Material and Methods: The experiment carried out in a completely randomized design with three replications. Experiment factors were including extractant type (0.01 mol l-1 oxalic acid, 0.01 mol l-1 calcium chloride, control (deionized water)), potassium mineral type (feldspar, illite and phlogopite) and incubation time (1, 2, 4, 8, 12, 16, 24, 32, 48, and 64 hours). Elemental composition of minerals identified by Fluorescence spectroscopy device (S4 Pioneer). Used minerals in the experiment including feldspar, phlogopite and illite were ground and filtered through a 230 mesh sieve. In order to remove exchangeable K, samples were saturated by calcium chloride solution (with a ratio of 2:1), after washing with HCl, samples were dried at 105 °C for 48 hours. 100 mg of washed minerals, was weighed carefully and transferred to centrifuge tubes. Then 20 ml of each of extractants (oxalic acid and calcium chloride 0.01M) was added to the tubes. After 15 minutes shaking, tubes containing a mixture of minerals-extractants was carried out in a controlled incubation chamber for periods of 1, 2, 4, 8, 12, 16, 24, 32, 48 and 64 hours at 25 °C. After each period, samples were centrifuged at 3000 rpm for 10 minutes and filtered using Whatman paper (No. 41). pH and potassium concentration of samples were measured by pH meter and flame photometer, respectively. Data related to potassium release was fitted by zero order, first order, second order, power function, parabolic diffusion and ellovich equations.
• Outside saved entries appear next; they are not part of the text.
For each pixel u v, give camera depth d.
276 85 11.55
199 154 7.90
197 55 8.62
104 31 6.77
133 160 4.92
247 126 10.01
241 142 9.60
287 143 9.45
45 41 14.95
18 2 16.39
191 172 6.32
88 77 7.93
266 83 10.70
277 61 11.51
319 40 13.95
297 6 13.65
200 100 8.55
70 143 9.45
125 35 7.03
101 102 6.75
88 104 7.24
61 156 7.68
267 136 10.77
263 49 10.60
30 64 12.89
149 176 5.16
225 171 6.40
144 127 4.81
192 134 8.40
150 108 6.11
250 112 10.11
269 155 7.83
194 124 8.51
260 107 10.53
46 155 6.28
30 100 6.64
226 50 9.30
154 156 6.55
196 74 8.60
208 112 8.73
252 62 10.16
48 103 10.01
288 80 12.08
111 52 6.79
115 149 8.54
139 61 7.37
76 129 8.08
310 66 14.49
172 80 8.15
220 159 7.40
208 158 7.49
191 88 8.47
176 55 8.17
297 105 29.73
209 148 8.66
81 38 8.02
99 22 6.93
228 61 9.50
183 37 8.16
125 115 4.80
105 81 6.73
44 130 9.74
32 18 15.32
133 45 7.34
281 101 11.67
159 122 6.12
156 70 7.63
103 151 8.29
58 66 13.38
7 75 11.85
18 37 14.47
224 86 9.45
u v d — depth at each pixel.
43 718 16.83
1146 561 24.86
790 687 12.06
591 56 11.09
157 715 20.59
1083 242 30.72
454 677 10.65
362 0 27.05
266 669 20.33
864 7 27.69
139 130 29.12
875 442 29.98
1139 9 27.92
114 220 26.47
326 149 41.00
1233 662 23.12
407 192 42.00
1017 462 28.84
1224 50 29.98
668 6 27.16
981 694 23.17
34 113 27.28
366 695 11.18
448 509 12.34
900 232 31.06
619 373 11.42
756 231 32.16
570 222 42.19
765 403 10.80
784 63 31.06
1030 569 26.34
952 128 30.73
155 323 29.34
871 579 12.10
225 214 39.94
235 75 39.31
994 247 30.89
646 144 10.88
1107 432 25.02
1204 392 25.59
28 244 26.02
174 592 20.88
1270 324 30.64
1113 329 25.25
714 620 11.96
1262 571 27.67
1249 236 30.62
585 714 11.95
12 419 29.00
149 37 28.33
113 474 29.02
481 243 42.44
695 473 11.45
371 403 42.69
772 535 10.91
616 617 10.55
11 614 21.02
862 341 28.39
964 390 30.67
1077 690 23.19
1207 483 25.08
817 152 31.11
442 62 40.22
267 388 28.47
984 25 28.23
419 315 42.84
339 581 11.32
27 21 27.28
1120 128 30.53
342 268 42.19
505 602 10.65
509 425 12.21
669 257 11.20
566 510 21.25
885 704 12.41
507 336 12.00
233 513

Results and Discussion: Results showed that the effect of extractant type was significant on kinetic of potassium release, so that potassium release amount in samples extracted with oxalic acid was 1.48 and 2.35 times higher than samples extracted with calcium chloride and control (deionized water), respectively. Also, different minerals released various amounts of potassium. K release from phlogopite was 1.99 and 2.95 times higher than feldspar and illite, respectively. The maximum potassium concentration (440 mg kg-1) was seen in phlogopite which was extracted with oxalic acid. So that, amount of potassium in this treatment was 3.15 times higher than control one. Furthermore, the effect of extraction time on K release was significant. So that, at the beginning of incubation period the release of potassium by different extractants was more, but its amount decreased over time and finally continued with a constant speed. Kinetic equation fitting showed that zero order, first order, power function, parabolic diffusion and ellovich equations are able to describe potassium release but second order model cannot justify it. Among these five equation, the power function and parabolic diffusion equations with the maximum coefficient of determination (R2) and the least standard error of estimate (SE), could reasonably describe the K release kinetics, so they are introduced as the best models for data fitting. The slope (b) and interception (a) of ellovich equation indicate interlayer and initial K release, respectively. Oxalic acid and phlogopite had the most amount of interception, it means that the impact of oxalic acid on initial and interlayer release rate of K in phlogopite, is more effective than calcium chloride.
Conclusions: It is concluded that different factors like mineral and extractant type influence kinetic of potassium release and organic extractant have more ability in extracting non-exchangeable potassium from minerals structure. Also, the adjustment of the results of this study with first order, parabolic diffusion and power function equations suggest that nonexchangeable potassium release from minerals can be affected by diffusion process from the surface of the study minerals, indicating that NEK release rate is controlled by K diffusion out of the mineral interlayer.